In the near term, a discovery Hayes made about a particular genetic pathway in squamous tumors that causes them to be resistant to radiation may have clinical implications for deciding on the most effective treatment options for specific patients.
An example is a patient with early stage larynx cancer which normally has two equally effective treatments – surgery and radiation. A patient whose tumor has a specific mutation in the pathway of the Nrf2 gene could rule out radiation, which likely would not be effective on the tumor, and choose surgery instead.
THE MEMPHIS CONNECTION
Hayes decided to move to Memphis and become scientific director of the UT/West Institute because of the potential opportunity for the advancement of adult cancer care in this area, and the clear commitment of the Memphis community to support groundbreaking research and clinical treatment of cancer.

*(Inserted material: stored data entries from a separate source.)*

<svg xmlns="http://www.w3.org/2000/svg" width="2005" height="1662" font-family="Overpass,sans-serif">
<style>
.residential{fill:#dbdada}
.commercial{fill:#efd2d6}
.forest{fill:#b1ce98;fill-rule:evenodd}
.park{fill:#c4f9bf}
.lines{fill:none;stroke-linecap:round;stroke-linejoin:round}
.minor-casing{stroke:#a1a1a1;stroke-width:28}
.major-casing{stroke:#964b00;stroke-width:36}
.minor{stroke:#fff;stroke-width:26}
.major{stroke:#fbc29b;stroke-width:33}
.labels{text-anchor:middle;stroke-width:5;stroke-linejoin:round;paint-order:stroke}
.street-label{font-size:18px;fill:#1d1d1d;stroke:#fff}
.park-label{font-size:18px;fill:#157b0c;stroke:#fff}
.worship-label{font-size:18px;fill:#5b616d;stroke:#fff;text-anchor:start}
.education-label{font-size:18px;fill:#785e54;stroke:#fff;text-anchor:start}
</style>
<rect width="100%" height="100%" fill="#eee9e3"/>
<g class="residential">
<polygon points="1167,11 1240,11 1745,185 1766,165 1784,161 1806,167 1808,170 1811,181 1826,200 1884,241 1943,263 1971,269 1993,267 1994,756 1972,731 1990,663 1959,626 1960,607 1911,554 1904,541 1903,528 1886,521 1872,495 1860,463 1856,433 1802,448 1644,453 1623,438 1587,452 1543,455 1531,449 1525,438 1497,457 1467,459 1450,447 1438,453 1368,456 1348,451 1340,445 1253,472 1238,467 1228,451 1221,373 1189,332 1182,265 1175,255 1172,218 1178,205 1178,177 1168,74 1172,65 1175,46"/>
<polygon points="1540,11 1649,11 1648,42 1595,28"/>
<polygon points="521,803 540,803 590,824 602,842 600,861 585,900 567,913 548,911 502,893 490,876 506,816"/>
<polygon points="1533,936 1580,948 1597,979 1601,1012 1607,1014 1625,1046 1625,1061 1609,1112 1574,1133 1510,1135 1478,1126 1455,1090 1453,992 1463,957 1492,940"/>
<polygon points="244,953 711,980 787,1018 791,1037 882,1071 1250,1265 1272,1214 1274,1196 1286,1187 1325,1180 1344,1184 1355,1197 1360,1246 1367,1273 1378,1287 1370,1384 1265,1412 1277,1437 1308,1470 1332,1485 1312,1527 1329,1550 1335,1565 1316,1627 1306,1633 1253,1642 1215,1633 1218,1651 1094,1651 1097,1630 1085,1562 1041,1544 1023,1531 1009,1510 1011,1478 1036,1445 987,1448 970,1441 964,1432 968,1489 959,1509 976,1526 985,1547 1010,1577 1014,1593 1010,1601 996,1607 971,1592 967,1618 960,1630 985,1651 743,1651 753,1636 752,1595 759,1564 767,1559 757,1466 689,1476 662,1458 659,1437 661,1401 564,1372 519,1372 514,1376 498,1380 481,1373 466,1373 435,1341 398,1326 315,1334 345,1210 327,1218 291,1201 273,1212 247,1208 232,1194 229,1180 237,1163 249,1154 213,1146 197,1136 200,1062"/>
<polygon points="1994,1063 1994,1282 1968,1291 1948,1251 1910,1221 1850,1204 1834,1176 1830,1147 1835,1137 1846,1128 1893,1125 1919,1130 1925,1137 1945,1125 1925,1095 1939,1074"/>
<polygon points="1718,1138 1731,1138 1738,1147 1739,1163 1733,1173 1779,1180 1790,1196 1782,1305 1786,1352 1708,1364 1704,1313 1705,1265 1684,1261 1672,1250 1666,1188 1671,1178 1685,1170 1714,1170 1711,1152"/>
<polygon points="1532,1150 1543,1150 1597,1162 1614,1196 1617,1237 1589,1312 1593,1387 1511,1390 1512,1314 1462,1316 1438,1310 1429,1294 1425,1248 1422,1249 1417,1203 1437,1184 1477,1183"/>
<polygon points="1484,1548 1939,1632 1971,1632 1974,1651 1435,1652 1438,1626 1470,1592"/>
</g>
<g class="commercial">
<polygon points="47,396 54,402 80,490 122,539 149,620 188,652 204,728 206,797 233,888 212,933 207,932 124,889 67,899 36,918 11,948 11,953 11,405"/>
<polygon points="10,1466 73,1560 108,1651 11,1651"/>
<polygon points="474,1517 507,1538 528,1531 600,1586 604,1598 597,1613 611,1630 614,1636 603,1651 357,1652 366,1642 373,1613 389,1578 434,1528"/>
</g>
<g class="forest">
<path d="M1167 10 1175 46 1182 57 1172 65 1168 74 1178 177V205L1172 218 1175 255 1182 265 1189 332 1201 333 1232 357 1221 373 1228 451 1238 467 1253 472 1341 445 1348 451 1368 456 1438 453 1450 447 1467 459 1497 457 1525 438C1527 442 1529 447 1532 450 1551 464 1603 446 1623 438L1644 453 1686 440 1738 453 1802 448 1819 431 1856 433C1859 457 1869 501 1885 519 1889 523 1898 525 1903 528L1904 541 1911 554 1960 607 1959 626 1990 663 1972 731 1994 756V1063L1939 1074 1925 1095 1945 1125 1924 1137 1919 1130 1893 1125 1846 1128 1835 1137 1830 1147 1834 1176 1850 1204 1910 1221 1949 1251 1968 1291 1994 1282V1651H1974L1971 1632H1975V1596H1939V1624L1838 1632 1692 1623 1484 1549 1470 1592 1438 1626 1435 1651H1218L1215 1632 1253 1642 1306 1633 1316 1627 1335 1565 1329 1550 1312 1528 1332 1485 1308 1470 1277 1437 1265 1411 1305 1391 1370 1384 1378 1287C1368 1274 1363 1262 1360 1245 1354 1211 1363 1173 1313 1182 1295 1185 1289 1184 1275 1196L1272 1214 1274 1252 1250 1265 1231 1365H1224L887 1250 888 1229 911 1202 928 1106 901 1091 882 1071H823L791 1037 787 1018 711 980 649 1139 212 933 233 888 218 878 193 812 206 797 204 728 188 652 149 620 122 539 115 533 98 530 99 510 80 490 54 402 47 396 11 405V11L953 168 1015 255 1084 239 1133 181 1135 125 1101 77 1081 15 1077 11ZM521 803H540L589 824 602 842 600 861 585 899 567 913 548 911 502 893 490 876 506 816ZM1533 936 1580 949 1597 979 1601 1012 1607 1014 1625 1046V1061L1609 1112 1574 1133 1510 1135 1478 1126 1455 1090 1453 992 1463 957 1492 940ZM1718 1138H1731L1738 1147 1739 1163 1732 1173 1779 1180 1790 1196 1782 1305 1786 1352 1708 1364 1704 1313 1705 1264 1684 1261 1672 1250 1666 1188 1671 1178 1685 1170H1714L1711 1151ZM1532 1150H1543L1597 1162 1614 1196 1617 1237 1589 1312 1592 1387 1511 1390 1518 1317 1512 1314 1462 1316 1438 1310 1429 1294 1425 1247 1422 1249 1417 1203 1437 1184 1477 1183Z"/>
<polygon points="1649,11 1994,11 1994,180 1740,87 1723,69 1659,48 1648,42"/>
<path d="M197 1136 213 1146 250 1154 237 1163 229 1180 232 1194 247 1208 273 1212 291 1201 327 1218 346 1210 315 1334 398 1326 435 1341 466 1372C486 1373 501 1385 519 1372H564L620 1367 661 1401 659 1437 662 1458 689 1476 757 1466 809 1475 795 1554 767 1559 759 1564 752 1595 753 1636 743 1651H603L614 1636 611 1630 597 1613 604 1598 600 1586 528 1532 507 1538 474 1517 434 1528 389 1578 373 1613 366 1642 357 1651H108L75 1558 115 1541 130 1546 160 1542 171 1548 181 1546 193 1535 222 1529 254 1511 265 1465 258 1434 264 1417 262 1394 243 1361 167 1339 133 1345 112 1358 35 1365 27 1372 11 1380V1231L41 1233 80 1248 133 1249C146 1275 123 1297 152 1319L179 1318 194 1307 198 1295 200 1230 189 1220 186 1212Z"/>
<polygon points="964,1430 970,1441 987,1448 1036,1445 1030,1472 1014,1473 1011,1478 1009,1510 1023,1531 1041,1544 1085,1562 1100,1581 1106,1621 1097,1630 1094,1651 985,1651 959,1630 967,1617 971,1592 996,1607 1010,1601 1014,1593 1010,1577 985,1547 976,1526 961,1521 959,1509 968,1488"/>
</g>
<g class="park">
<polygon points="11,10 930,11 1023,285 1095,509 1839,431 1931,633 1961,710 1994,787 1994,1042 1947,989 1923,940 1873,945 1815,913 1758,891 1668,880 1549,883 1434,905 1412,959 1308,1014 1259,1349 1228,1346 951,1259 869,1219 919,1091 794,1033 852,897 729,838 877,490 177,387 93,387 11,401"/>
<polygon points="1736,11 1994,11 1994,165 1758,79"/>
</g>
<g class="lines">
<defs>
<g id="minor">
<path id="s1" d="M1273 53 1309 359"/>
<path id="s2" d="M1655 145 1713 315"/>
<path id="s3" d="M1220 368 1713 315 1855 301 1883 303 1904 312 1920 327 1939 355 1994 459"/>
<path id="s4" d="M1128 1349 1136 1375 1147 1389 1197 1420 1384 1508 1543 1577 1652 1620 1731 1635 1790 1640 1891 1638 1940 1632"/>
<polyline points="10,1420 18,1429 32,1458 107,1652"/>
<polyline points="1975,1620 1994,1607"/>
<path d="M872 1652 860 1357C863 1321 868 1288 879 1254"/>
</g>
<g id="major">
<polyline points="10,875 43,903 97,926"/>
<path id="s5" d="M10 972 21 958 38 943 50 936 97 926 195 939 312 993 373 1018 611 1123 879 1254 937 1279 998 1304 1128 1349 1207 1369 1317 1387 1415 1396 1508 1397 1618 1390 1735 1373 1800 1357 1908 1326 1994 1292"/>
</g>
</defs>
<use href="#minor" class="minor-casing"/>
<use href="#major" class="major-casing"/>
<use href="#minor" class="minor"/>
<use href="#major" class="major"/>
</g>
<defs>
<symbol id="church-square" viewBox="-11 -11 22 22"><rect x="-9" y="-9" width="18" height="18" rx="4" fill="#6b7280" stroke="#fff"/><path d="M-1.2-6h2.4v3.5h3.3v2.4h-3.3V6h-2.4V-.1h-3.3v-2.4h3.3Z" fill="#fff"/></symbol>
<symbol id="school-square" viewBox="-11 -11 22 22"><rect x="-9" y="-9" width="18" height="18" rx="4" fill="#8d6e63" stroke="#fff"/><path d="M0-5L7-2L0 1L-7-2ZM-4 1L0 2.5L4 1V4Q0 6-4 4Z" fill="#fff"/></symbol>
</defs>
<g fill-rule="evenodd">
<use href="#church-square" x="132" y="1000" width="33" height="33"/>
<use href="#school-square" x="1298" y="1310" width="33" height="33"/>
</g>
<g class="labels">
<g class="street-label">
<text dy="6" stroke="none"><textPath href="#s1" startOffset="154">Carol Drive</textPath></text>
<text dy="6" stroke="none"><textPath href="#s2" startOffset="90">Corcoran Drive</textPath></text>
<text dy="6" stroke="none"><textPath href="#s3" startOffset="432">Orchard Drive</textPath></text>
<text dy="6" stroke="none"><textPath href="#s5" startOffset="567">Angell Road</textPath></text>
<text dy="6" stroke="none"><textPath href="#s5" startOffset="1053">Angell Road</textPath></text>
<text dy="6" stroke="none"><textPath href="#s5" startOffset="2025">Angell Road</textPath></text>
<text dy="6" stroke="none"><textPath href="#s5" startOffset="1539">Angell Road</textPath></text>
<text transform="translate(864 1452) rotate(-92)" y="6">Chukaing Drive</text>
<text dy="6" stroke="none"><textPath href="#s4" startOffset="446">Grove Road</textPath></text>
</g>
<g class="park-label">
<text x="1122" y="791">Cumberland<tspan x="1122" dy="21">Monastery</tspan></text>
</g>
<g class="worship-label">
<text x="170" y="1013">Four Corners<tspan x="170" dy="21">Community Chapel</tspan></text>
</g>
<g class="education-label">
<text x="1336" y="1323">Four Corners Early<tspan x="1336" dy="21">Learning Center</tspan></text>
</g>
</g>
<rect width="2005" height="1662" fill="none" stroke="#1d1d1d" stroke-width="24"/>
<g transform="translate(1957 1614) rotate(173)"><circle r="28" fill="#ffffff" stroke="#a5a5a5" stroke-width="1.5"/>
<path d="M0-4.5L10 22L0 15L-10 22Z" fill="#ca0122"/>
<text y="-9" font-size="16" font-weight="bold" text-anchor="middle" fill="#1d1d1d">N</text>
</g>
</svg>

“Out here in the middle of the country, far from the Ivy League, this place can support the world-class cancer treatment center – St. Jude – but it clearly had a gap in adult care,” Hayes said. “There’s opportunity here, and I expect that good things can happen in adult cancer.”
UTHSC chancellor Dr. Steve J. Schwab said Hayes’ recruitment creates opportunities for new clinical trials in Memphis.
“Dr. Hayes is an internationally recognized investigator who leads and co-leads several national multicenter cancer care clinical trials. His recruitment to UT and the West Cancer Center brings these clinical trials to Memphis,” Schwab said. “This opens up many more investigational therapies for the people of Memphis and the Mid-South.”
Hayes has been tasked with integrating research across UT and West Clinic and organizing the research efforts into programs, clinical research, drug development, discovery research and cell biology.
He has identified researchers at UT and West who previously had not worked together and organized them into programs, Schwartzberg said.
“We will use these programs as a springboard to recruit other scientists to Memphis and eventually apply for a designation as a National Cancer Institute center in the next few years,” Schwartzberg added.
Hayes said leaders at UT, West Clinic and other partners want to see growth in genetics research, and there’s enthusiasm and resources to plan and execute new programs over the next few years.
“There’s great collaboration between the academic partners and the community leaders,” Hayes said, “and we’re going to build that vision together.”